Does Lion’s Safari-Only Mode Push it Into Chrome Territory?
The upcoming Mac OS X Lion includes a mode that only loads the Safari web browser when the machine is turned on and does nothing else, thereby creating a web-only computing environment. Does this sandboxed version of Safari have implications deeper than guest convenience? Here’s a little speculation on whether this feature is Apple’s counter to Google Chrome, as well as the potential channel implications …
Apple clearly has been paying attention to how computers are being used and borrowed, and the new Safari-only mode is proof of that. According to the company, Mac OS X Lion’s “restart to Safari” feature is exceptionally “safer” than a multi-user setup with guest accounts. The reason is two-fold: The locked-down Safari mode cannot access the local file system, so no one can access files on the machine. And, if the screen is locked and someone wants to use the computer, “reset to Safari” won’t destroy the work of the previous user of the machine.
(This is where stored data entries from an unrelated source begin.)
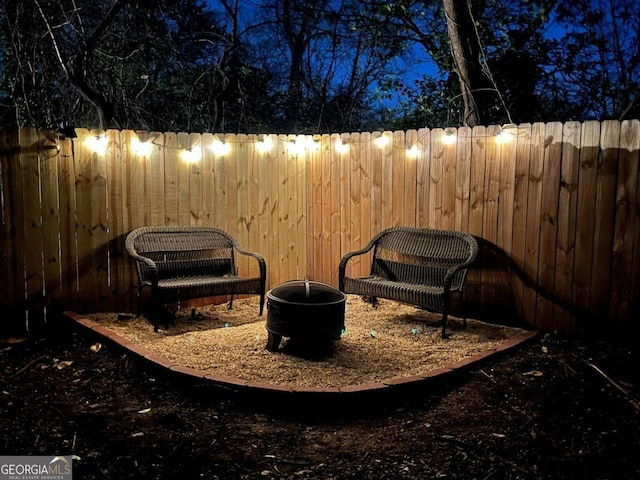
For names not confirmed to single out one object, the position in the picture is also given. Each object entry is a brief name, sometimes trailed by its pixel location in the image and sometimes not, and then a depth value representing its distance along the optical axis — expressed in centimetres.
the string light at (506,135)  528
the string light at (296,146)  685
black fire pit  443
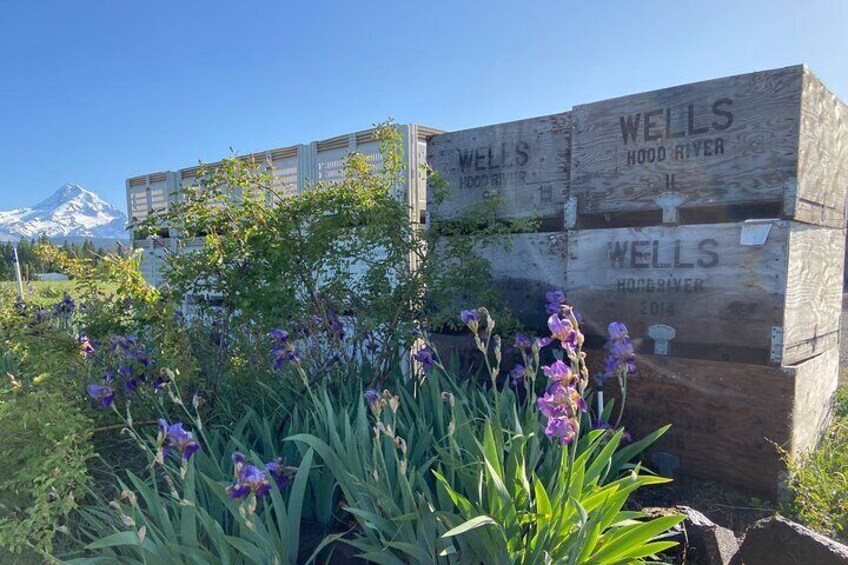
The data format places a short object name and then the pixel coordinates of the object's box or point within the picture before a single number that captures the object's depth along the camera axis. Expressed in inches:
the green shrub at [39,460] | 69.8
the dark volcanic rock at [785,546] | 67.5
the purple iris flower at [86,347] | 102.5
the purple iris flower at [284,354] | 93.1
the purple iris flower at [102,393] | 83.4
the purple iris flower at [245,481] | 54.7
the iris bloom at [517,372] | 89.0
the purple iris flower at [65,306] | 138.5
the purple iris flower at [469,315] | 81.6
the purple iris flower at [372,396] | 66.4
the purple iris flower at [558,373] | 64.4
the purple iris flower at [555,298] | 95.5
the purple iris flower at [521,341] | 81.9
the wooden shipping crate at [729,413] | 94.8
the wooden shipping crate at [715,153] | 93.2
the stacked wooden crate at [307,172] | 182.2
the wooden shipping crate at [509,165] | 121.1
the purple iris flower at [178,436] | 62.8
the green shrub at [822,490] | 85.0
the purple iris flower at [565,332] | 68.6
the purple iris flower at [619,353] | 79.2
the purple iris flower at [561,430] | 63.7
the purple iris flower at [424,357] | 97.2
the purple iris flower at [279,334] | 96.3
Mac OS X Lion is able to take a snapshot of all apps when users log out or the machine is shut down. Workflow, data and settings can be instantly revived and put to back the way they were.
Some reports say that Safari-only mode was designed to help “encourage” Mac thieves to make an Internet connection so that “Find My Mac” services can be utilized more easily, but I think that’s not the main purpose. Apple understands clearly that the browser is where the majority of desktop computing is done, and for some, it’s all they need. Implementing this mode on a Mac can instantly make Mac OS X Lion more attractive to computer labs or computer kiosks, too. VARs working with Macs now have an instant value-add without having to install software that essentially provides the same locked-down features.
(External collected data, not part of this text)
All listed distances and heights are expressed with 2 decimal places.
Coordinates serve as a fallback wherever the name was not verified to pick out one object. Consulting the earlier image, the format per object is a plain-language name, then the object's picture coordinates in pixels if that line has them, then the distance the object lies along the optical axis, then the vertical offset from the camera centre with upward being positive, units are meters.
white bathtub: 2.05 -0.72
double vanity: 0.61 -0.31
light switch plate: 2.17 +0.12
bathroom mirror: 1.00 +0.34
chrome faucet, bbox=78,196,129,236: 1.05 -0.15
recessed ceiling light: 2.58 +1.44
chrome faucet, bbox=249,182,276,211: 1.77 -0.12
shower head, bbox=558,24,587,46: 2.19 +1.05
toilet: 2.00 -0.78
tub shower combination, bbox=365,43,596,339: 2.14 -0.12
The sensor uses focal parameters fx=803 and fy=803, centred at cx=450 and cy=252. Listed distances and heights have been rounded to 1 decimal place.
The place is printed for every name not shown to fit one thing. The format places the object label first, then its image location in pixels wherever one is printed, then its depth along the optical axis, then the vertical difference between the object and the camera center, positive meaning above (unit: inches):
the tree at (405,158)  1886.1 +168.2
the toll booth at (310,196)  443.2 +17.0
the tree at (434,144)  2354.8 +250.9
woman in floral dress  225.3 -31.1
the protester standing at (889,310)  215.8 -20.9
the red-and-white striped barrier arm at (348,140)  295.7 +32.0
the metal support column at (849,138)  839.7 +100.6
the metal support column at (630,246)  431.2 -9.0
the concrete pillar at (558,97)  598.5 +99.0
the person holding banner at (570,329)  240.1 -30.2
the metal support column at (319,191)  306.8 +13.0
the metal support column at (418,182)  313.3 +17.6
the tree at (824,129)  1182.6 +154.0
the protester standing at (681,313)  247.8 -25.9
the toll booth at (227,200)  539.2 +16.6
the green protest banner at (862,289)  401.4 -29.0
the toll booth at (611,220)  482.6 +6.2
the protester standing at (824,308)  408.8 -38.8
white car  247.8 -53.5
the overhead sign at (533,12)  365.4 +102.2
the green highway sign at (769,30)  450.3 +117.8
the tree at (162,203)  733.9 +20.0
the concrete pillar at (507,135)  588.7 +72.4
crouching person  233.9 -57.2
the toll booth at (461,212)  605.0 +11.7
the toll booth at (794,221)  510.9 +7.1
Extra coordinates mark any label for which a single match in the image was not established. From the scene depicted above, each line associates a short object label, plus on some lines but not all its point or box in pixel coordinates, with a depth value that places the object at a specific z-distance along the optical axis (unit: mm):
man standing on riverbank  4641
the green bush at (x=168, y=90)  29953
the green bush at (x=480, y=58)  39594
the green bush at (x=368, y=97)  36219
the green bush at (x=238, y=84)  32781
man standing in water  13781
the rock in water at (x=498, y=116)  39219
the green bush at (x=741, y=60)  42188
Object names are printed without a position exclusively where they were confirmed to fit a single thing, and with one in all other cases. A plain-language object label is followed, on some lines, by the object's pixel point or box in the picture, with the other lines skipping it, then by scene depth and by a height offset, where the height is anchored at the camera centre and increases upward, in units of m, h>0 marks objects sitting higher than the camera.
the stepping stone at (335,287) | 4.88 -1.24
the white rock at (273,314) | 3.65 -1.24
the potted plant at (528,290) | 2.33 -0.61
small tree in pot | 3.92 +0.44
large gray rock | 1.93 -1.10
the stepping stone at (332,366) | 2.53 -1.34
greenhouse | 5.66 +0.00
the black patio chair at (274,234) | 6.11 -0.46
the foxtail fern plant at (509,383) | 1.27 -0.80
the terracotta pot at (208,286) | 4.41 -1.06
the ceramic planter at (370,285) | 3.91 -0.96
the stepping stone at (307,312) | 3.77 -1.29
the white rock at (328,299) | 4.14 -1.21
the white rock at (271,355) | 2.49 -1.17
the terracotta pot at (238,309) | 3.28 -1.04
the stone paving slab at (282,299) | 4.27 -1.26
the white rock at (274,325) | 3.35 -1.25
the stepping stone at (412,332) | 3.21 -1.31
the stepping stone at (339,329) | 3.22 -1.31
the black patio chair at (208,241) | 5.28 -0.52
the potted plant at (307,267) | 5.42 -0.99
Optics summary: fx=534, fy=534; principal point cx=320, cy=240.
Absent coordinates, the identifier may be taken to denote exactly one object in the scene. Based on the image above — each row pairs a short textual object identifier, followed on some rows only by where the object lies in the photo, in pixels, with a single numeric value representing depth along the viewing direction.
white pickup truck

But here’s where it gets more interesting: Some users have reported the Safari-only mode boots from Mac OS X Lion’s recovery partition, not the main partition, so not only is it virtually isolated from all the owner’s regular data, the mode is running on a partition with very little data — likely, a compressed and stripped-down version of Mac OS X.
Users could, theoretically, deploy such a bare-bones version on a small laptop with limited localized solid-state storage and create a Chrome-like user experience. Imagine this: an Apple device that runs only Safari and the Mac App Store. It could be a device somewhere between an iPad and a MacBook Air. It’s not likely Apple would ever do this, but the fact that Apple has created this feature shows forward-thinking. It’s not a direct threat to Google, but Apple seems to be watching and listening (maybe even lurking) from afar and slowly implementing features at its own pace.